Тем не менее у меня получилось пойти учиться на заочное отделение в Педагогический институт, только что лишившийся имени М.Н. Покровского, который находился на Малой Посадской улице. Первый год я изучал немецкий язык, затем перешел на историческое отделение, что было мне ближе. Так прошел год, а в 1953 году, после смерти «вождя и учителя», у меня появляется возможность перевестись на очное отделение, где еще три года я продолжал изучать историю.

После окончания института по распределению я был направлен на работу в деревенскую школу Новгородской области, в которой некоторое время преподавал историю во всех классах – от 5-го до 10-го – и к тому же проводил для ребят еще два факультатива: по музыке и литературе.

К слову сказать, с одной из своих учениц той школы, Людмилой Подобед, я общаюсь до сих пор. Она окончила исторический факультет Новгородского педагогического института, возглавив в дальнейшем краеведческий музей в городе Боровичи. Не так давно мне передали книгу по истории этого города, которую она и написала, изучая чуть ли не всю свою жизнь историю этого города.

Затем я вернулся в Ленинград, где преподавал историю в двух школах. К слову, до сих пор с одним из классов раз в два-три года мы собираемся вместе. Конечно, мои ученики теперь уже сами стали дедушками и бабушками, но наши давние походы по старинным городам вспоминают до сих пор.

В итоге из этих школ я ушел, поступив в аспирантуру на искусствоведческий факультет в Академию художеств (ныне Санкт-Петербургская Академия художеств имени Ильи Репина. – Ред.). В ней я проучился еще три года, изучая изображения монастырей на древнерусских иконах. Начал работать в областных реставрационных мастерских, а затем в петербургском НИИ «Спецпроектреставрация» вплоть до его закрытия. Так у меня появилась новая сфера интересов – архитектура и проблемы, связанные с реставрацией памятников архитектуры.

– Михаил Исаевич, как сегодня сохранять культурное наследие, и нужно ли?

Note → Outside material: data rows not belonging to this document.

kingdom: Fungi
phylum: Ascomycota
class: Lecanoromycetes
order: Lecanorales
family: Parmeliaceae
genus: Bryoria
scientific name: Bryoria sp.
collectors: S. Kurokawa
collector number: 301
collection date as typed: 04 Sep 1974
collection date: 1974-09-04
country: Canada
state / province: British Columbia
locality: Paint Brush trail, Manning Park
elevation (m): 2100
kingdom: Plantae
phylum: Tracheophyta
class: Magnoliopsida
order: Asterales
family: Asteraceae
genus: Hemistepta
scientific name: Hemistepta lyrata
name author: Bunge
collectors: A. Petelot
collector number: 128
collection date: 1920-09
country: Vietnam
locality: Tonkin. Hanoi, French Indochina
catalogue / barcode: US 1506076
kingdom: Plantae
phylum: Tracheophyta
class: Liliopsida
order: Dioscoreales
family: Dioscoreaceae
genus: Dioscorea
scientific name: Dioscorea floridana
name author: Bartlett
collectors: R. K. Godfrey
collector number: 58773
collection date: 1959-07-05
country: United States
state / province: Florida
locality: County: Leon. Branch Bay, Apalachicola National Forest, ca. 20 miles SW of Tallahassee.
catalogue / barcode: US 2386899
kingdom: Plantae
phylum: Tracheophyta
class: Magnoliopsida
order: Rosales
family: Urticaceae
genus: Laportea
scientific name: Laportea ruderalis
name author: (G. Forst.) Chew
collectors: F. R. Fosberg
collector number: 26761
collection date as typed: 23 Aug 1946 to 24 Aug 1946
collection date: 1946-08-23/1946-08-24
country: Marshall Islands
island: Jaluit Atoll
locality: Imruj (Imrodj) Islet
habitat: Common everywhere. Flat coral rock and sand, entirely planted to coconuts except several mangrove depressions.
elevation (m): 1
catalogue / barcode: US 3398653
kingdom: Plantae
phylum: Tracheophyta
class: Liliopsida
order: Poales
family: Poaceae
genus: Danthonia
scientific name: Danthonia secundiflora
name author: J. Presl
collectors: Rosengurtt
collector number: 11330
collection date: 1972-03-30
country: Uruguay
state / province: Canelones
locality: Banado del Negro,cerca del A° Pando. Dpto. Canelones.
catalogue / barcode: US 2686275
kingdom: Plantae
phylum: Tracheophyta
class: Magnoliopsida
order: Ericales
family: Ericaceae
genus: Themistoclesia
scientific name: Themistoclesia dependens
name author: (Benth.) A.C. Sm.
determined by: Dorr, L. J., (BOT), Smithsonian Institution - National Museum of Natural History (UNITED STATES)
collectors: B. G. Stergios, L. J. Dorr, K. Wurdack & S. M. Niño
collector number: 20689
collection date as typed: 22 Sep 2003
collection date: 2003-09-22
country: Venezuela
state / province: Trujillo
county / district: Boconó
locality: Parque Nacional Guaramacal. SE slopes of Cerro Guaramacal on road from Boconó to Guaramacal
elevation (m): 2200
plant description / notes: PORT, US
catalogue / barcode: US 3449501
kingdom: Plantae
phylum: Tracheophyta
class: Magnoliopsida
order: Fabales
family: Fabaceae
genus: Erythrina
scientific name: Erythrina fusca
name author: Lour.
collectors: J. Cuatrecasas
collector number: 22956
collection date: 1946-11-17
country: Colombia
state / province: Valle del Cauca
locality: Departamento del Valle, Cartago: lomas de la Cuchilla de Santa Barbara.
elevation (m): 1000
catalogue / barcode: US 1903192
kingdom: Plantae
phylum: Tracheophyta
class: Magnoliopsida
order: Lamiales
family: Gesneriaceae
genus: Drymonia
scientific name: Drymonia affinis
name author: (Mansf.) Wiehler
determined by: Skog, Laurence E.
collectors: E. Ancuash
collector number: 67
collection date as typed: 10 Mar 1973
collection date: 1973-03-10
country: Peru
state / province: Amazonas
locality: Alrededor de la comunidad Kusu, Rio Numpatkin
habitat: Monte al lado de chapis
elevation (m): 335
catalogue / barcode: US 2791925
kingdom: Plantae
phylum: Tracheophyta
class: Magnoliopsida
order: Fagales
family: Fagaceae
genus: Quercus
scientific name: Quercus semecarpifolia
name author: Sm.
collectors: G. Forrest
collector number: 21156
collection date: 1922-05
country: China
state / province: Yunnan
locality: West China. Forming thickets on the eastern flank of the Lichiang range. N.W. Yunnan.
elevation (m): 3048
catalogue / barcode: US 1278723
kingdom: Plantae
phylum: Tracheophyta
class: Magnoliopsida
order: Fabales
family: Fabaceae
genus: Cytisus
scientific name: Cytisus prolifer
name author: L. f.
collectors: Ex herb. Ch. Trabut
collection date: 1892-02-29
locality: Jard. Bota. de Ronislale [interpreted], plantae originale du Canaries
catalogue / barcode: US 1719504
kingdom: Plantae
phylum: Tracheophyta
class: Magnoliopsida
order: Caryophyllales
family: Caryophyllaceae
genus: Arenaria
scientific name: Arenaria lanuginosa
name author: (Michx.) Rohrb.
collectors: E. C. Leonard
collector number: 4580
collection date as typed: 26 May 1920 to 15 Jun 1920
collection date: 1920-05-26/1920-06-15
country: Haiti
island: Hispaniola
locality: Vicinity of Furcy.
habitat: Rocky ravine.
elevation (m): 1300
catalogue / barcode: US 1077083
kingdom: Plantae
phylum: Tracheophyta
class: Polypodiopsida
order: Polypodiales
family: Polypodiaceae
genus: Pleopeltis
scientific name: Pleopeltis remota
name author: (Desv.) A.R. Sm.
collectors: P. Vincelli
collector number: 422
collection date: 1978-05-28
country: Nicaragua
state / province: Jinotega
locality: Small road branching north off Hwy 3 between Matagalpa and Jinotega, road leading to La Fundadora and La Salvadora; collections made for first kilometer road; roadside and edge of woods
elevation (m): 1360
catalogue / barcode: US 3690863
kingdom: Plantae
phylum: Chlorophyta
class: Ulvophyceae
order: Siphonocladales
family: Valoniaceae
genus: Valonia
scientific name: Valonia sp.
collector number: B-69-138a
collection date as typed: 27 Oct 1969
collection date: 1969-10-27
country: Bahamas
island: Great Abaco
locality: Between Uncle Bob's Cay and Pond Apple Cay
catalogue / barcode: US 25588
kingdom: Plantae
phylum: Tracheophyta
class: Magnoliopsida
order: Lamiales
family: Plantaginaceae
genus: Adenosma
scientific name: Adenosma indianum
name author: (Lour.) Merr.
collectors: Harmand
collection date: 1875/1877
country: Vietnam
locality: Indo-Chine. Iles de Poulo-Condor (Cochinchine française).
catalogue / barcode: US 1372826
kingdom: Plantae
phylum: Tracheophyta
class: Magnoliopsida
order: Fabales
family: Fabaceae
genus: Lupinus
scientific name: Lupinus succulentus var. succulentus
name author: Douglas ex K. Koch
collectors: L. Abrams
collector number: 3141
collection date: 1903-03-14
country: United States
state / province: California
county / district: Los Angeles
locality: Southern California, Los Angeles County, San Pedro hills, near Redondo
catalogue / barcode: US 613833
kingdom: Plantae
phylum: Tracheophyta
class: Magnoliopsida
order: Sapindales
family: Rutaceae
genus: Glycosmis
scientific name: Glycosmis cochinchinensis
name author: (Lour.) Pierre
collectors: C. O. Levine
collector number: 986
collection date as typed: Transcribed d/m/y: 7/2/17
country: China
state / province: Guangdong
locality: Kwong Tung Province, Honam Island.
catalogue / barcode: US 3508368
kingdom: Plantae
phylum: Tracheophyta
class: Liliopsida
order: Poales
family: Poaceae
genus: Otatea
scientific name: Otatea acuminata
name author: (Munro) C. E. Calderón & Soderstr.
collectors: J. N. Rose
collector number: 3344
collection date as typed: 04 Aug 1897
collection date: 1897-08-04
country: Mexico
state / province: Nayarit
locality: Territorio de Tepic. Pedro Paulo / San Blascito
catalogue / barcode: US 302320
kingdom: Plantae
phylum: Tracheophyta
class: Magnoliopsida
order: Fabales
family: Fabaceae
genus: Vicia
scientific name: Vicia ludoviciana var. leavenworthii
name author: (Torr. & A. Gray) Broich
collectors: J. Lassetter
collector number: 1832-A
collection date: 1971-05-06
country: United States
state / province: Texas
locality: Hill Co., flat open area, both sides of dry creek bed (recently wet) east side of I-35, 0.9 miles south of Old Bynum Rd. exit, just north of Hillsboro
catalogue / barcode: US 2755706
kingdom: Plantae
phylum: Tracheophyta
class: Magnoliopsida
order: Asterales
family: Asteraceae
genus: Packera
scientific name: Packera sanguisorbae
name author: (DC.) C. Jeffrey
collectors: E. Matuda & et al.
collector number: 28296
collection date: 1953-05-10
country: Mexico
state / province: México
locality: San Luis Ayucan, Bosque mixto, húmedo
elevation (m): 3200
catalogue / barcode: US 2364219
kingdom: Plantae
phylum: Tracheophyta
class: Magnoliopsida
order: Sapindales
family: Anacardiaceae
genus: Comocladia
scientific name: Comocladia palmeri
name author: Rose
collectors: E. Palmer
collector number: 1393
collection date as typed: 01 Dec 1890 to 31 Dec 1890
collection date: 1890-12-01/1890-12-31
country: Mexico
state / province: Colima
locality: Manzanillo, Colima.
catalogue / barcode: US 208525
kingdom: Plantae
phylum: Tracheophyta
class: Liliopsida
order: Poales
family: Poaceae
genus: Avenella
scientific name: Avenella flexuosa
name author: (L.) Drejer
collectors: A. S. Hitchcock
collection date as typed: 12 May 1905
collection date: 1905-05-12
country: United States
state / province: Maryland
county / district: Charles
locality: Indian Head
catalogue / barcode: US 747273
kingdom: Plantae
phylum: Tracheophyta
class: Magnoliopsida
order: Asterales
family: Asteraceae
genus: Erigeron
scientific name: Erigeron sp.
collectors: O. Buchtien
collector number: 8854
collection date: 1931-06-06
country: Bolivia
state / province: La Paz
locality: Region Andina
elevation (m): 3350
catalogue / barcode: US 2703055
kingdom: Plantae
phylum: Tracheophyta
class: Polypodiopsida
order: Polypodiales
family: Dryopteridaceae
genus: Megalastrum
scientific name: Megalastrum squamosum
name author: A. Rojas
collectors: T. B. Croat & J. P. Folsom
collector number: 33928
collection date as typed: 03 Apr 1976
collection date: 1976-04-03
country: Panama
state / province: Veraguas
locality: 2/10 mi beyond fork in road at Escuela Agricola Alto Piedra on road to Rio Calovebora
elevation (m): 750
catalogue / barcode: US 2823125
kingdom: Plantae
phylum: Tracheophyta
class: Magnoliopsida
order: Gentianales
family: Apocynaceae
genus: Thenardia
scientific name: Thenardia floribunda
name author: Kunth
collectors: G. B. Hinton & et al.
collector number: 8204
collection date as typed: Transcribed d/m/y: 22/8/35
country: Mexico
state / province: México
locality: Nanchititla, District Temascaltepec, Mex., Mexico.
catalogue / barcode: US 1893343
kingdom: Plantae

– В первую очередь, я твердо убежден, что преподавать в университетах на кафедрах, связанных с реставрацией и архитектурой, должны педагоги-практики. Помимо теоретических знаний, которые, безусловно, нужны, чрезвычайно важна практика. Студенты должны параллельно с учебой в аудиториях изучать памятники, участвовать в разработке проектов их реставрации под руководством опытных реставраторов, археологов, инженеров. Это синкретическая сфера человеческой деятельности, в которой особенно легко ошибиться…

Одна из существующих проблем не только в Петербурге, но и во всей России, – это вопрос преемственности в реставрации. Безусловно, реставрация – это очень сложная отрасль человеческого знания, в которой взаимодействует сразу несколько отдельных направлений: органически соединены строительство, архитектурное проектирование, история архитектуры, технология, археология, архивоведение и многое другое.

Сегодня уже нет того поколения реставраторов, которые восстанавливали город и пригороды после Великой Отечественной войны. Конечно, методика тех работ вызывала вопросы… Я напомню, что 1944 году, когда шла еще война, в Ленинграде был основан проектный институт «Ленпроектреставрация», который вел всю работу с памятниками, имея производственный, научный и проектный отделы. Благодаря тем специалистам – А.Э. Гессену, А.А. Кедринскому, И.Н. Бенуа, В.М. Савкову и многим другим у нас есть возможность сегодня гулять по возрожденным дворцам в Павловске, Пушкине, Гатчине, понимая при этом, что они в значительной мере лишь копии безвозвратно утраченного, но тщательно воссозданные.

Сегодня в городе работает много различных реставрационных фирм, я ничего не имею против них, но, к сожалению, во многих из них уже утрачена модель тех «трех отделов» и, к огромному сожалению, не действует механизм передачи знаний «от старшего к младшему».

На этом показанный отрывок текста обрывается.